--- Problem description ---
The records below must be output exactly, without pictures.

--- Supplied information ---
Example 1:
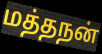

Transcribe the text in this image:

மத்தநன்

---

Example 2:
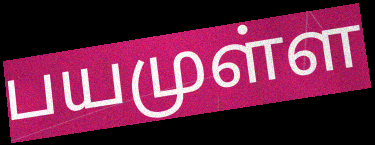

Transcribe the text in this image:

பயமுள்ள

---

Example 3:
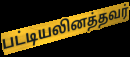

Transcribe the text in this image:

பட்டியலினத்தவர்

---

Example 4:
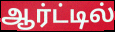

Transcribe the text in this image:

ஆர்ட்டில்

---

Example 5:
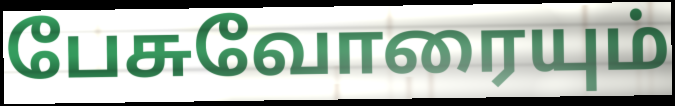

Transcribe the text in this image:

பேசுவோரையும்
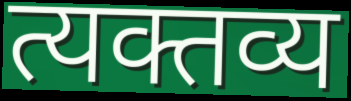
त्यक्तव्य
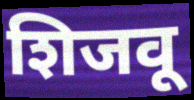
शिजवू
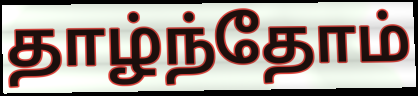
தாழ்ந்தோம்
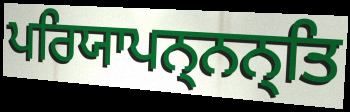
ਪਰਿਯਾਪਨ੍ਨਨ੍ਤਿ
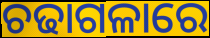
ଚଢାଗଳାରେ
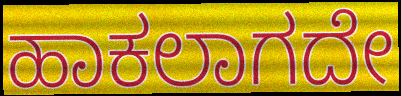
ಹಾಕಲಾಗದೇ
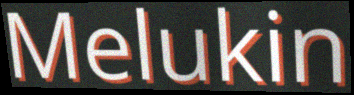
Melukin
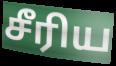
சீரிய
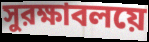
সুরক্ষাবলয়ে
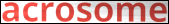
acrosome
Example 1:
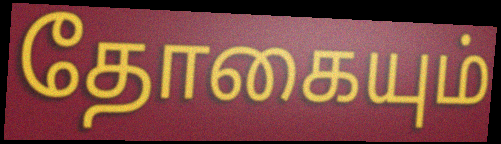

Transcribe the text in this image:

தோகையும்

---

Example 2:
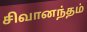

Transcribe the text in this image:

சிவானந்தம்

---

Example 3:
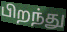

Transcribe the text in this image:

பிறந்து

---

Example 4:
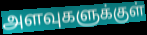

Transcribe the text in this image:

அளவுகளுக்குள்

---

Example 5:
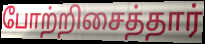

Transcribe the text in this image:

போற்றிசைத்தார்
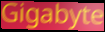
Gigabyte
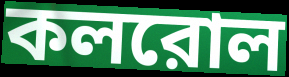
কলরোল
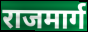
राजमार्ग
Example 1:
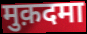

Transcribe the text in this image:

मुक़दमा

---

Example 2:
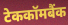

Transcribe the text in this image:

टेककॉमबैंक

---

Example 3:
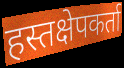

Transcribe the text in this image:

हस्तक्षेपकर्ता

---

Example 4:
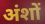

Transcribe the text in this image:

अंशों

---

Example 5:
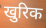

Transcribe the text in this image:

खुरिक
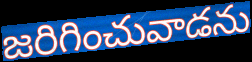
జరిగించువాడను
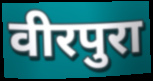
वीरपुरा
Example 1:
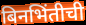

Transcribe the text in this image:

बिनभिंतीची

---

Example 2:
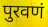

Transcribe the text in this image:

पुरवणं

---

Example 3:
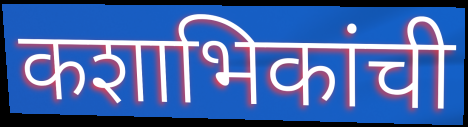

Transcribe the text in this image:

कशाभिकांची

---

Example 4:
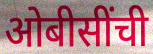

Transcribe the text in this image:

--- The answer ---
Example 1:

Transcribe the text in this image:

மத்தநன்

---

Example 2:

Transcribe the text in this image:

பயமுள்ள

---

Example 3:

Transcribe the text in this image:

பட்டியலினத்தவர்

---

Example 4:

Transcribe the text in this image:

ஆர்ட்டில்

---

Example 5:

Transcribe the text in this image:

பேசுவோரையும்
त्यक्तव्य
शिजवू
தாழ்ந்தோம்
ਪਰਿਯਾਪਨ੍ਨਨ੍ਤਿ
ଚଢାଗଳାରେ
ಹಾಕಲಾಗದೇ
Melukin
சீரிய
সুরক্ষাবলয়ে
acrosome
Example 1:

Transcribe the text in this image:

தோகையும்

---

Example 2:

Transcribe the text in this image:

சிவானந்தம்

---

Example 3:

Transcribe the text in this image:

பிறந்து

---

Example 4:

Transcribe the text in this image:

அளவுகளுக்குள்

---

Example 5:

Transcribe the text in this image:

போற்றிசைத்தார்
Gigabyte
কলরোল
राजमार्ग
Example 1:

Transcribe the text in this image:

मुक़दमा

---

Example 2:

Transcribe the text in this image:

टेककॉमबैंक

---

Example 3:

Transcribe the text in this image:

हस्तक्षेपकर्ता

---

Example 4:

Transcribe the text in this image:

अंशों

---

Example 5:

Transcribe the text in this image:

खुरिक
జరిగించువాడను
वीरपुरा
Example 1:

Transcribe the text in this image:

बिनभिंतीची

---

Example 2:

Transcribe the text in this image:

पुरवणं

---

Example 3:

Transcribe the text in this image:

कशाभिकांची

---

Example 4:

Transcribe the text in this image:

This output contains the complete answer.